--- SOURCE ---
--------------------
It didn't occur to me how to thank my feeder until a week later. I was so happy and energetic now, and I had the energy to do it. The next day when my feeder checked on me it gasped and when it fed me it gave me an extra pellet. I could hear it shouting, all happy, and I could guess what it was shouting about. My first bubblenest.

THE END


----------



## Creat (Dec 6, 2010)

Daw its so cute!!!! XD


----------



## bloo97 (Mar 6, 2010)

Yay! Good story!


----------



## baylee767 (Nov 5, 2010)

I just wished "Night" (I didn't really name him, I didn't believe in naming fish then) Hadn't died. It's my fault, too. I bought him a little Betta bowl and changed it once a week like the package instructed. I also fed him 6 pellets a day like the instructions on the food packet said. Of course I wasn't absolutely certain that Bettas liked small spaces, in fact I told my dad My Betta would be unhappy in a small container, of course my dad didn't get me one. I still changed the water 1 time a week because I followed the package instructions. Poor Betta only lasted a month )=. I then did the research and found out I was doing everything wrong, got a new Betta, got another Betta, and now they're thriving. Poor "Night" )=


----------



## bloo97 (Mar 6, 2010)

Aww. I'm sorry 'bout him.


----------



## baylee767 (Nov 5, 2010)

Yeah it's sad but I shouldn't dampen the mood from the storys happy ending. I noticed Neon and Velvet make their Bubblenests different. Neon makes his very spread out and thin, unfortunatly because it's only 1 layer of bubbles it's VERY weak. Velet makes his in the corner of his tank and it's many layers, but it's not that spread out, so it's much stronger. 

Neons is bigger, Velvets is stronger. Just like the fish themselves <3


----------



## TaylorW (Sep 4, 2010)

Aww, this is such a great story!! I am sorry about "Night" though, but you didn't know better! Don't worry, I killed my first goldfish...


----------



## Ethan (Dec 3, 2010)

great story I sometimes write stories not about bettas because for me it's so hard to grasp the feelings of the fish and put them into human wording because It's not like I can get into the tank and talk to the fish lol anyway you wrote an incredible inspiring story. I hope you will eventually write more stories about your other bettas and animals I've been hooked to your writing and I have almost been checking this post everyday.If it's ok I would like to ask you to write about Opal and the brother betta. Again you did an incredible job. And I'm so sorry Night died ,but now you do an incredible job making your bettas healthy and happy. Your very fortunate to have a lot of room for your bettas they key is to not only clean the water but also limit the food you feed that you feed the betta like three or four pellets. But you probably already know to do that now. I must again say I loved your story. I can almost picture how happy the fish is right now it is probably making a a happy grin in his tank.
--------------------
--- GIVEN PROBLEM ---
Copy the betta fish thread from "Aww. I'm sorry" up to and including "it's much stronger.", swapping "spread out" for "stretched out" wherever it occurs.
--------------------
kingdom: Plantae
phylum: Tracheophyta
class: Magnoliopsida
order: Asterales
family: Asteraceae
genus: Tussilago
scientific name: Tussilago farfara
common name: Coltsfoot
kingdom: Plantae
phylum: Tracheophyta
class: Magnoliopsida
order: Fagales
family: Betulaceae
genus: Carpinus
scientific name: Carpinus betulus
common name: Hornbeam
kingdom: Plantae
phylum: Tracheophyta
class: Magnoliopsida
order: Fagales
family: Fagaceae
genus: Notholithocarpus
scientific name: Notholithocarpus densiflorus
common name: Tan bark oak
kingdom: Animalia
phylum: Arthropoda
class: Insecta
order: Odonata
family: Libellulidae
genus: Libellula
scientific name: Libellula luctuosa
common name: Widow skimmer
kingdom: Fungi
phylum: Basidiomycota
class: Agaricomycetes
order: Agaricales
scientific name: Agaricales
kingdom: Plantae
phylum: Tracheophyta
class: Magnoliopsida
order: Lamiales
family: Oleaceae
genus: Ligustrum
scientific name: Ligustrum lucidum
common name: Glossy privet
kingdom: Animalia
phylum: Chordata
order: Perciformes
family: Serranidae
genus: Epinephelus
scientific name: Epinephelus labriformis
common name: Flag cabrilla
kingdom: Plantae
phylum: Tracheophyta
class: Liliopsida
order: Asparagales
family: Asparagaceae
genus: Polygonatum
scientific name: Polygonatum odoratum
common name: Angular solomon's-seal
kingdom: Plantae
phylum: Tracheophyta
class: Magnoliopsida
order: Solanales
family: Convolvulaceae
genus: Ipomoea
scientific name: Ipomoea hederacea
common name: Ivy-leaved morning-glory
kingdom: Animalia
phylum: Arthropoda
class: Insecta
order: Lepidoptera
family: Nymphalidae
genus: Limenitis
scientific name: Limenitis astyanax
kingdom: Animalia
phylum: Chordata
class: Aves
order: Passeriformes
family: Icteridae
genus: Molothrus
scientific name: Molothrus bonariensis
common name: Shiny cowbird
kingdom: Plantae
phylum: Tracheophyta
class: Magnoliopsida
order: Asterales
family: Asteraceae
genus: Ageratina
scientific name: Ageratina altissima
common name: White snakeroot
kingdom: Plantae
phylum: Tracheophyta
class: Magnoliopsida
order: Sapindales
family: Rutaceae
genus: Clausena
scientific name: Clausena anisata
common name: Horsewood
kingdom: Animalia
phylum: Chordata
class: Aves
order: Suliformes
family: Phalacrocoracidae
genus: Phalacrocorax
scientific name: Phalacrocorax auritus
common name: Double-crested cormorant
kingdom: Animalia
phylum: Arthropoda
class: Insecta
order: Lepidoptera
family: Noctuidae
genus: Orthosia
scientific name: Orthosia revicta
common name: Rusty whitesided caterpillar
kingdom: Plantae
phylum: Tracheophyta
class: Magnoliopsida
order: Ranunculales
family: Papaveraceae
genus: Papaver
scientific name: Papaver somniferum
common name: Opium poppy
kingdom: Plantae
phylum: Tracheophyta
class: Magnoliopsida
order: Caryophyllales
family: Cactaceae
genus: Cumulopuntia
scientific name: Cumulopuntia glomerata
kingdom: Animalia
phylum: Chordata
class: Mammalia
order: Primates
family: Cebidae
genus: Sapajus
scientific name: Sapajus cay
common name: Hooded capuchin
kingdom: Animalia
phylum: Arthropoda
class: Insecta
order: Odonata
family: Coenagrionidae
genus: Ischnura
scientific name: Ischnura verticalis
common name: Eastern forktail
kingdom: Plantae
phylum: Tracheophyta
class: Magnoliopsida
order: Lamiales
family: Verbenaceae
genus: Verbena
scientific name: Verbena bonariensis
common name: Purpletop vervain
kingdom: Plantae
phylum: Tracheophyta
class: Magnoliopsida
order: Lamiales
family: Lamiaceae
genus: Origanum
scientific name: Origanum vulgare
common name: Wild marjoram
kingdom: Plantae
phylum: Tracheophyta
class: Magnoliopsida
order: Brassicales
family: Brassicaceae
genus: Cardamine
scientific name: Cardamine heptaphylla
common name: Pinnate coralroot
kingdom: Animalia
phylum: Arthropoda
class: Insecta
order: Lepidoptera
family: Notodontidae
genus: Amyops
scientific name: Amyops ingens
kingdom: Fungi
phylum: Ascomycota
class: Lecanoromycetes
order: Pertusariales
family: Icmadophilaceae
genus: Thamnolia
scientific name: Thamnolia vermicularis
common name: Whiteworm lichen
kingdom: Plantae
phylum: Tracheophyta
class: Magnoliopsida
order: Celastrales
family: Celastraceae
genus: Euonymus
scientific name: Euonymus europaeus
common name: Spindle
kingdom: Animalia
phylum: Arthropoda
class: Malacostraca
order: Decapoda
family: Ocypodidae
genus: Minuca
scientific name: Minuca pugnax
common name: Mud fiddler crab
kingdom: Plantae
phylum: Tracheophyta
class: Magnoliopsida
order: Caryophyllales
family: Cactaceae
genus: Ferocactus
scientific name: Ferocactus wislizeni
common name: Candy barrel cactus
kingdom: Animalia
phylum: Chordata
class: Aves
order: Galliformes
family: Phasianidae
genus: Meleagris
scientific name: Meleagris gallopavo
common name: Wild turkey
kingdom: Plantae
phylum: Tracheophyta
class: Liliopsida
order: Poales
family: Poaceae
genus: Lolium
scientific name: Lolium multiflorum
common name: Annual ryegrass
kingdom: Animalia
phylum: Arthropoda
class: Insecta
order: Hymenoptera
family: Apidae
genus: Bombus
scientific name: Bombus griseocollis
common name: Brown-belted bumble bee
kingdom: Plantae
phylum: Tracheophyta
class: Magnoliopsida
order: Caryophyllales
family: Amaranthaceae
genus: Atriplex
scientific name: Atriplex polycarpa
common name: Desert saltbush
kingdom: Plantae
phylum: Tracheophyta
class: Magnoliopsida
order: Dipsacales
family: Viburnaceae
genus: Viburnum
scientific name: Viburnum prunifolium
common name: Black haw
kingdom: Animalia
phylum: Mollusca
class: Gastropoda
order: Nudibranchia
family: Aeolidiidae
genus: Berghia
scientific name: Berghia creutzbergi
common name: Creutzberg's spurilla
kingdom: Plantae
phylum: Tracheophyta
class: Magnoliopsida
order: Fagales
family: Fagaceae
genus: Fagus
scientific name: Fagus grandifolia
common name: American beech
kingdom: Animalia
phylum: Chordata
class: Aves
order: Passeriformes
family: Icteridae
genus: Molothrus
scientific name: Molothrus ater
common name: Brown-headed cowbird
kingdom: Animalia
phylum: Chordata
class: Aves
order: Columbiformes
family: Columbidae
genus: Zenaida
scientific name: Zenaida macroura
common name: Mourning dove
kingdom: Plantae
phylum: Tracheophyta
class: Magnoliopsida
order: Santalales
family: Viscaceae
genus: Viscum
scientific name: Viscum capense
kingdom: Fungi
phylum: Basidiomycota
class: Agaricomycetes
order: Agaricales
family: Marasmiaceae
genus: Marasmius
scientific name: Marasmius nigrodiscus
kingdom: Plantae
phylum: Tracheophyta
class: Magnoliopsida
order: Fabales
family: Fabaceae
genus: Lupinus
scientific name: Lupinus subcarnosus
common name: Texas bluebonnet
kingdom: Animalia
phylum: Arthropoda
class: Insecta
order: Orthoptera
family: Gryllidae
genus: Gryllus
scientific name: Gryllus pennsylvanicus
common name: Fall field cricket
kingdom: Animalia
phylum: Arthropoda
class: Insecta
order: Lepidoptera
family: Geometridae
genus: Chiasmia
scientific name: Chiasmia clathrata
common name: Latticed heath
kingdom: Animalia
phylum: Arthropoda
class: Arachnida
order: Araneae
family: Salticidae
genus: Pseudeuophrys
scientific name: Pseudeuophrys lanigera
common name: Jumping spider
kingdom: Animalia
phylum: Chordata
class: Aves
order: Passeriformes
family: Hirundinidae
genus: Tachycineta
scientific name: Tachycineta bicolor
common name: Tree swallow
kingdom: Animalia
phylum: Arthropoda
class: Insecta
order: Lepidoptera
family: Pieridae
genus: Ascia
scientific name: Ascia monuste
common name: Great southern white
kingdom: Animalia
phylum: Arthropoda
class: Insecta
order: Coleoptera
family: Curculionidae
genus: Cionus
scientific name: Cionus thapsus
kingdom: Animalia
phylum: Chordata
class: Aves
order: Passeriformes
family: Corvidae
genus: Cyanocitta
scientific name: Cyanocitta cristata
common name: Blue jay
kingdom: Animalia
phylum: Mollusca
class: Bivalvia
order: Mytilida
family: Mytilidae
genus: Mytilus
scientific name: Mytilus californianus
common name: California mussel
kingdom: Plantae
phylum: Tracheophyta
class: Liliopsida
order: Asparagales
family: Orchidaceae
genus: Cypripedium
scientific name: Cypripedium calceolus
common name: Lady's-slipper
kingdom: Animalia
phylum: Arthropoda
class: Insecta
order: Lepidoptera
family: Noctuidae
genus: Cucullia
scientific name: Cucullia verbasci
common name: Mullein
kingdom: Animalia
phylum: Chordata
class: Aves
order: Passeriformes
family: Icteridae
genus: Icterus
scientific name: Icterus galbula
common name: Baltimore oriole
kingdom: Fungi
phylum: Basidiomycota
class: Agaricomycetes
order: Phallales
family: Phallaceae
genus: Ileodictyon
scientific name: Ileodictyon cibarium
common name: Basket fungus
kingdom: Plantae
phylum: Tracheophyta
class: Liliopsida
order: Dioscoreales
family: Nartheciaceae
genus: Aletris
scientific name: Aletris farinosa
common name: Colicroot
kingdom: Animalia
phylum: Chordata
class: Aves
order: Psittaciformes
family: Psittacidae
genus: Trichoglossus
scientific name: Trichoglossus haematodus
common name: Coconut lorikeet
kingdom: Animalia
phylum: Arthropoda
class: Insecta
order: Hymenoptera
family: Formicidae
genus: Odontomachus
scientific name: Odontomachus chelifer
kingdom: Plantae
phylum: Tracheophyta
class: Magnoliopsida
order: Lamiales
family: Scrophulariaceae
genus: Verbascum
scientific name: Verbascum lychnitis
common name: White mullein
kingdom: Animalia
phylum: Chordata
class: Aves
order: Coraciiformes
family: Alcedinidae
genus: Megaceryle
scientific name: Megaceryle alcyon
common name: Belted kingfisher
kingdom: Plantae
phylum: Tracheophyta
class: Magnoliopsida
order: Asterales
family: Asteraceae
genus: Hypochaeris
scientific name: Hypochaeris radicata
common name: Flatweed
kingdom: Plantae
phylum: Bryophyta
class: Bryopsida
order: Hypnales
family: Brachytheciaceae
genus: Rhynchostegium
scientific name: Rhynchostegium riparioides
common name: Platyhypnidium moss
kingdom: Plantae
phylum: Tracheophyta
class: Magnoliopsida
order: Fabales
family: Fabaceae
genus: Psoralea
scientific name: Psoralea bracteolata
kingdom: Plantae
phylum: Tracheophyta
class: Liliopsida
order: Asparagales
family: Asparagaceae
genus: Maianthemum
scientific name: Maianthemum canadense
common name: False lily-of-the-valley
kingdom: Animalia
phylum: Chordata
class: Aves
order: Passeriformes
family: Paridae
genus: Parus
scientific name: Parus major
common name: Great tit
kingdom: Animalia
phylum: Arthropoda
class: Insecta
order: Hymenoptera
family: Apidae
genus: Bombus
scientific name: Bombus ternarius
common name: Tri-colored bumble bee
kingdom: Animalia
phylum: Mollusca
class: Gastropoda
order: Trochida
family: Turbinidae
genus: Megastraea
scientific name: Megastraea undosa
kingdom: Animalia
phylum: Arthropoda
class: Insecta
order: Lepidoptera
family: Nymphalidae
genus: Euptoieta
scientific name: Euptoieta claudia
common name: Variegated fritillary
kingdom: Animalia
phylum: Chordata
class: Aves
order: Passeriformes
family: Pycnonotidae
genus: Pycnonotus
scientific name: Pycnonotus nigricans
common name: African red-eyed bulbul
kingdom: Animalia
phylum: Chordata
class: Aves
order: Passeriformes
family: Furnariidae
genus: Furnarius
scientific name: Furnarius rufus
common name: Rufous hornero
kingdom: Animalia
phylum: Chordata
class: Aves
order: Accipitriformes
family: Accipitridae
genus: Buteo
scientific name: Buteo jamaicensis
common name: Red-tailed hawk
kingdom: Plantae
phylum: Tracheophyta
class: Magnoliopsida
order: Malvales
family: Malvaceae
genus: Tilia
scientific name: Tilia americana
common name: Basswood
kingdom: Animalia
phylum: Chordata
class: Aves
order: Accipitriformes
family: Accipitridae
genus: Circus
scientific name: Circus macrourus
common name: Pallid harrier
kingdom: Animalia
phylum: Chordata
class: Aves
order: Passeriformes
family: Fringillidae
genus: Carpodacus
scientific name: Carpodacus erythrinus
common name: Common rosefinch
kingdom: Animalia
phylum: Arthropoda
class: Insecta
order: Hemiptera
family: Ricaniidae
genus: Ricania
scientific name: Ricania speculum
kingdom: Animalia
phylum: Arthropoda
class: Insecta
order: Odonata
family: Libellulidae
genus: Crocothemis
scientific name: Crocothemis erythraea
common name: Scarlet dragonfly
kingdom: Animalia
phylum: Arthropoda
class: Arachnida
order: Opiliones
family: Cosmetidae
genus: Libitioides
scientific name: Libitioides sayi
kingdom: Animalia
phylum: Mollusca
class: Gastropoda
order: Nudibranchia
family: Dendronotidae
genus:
--------------------
--- ANSWER TO THE TASK ---
Aww. I'm sorry 'bout him.


----------



## baylee767 (Nov 5, 2010)

Yeah it's sad but I shouldn't dampen the mood from the storys happy ending. I noticed Neon and Velvet make their Bubblenests different. Neon makes his very stretched out and thin, unfortunatly because it's only 1 layer of bubbles it's VERY weak. Velet makes his in the corner of his tank and it's many layers, but it's not that stretched out, so it's much stronger.